Task objective — Using the listing that follows, report how many lines include the word "hand", and add no other words.

Information provided —
***

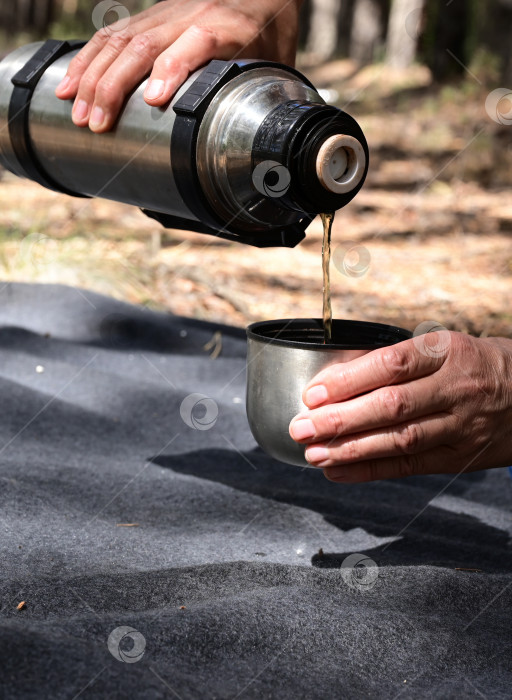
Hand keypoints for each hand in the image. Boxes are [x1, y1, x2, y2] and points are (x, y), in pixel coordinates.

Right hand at [55, 0, 301, 132]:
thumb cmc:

***

Written response — 2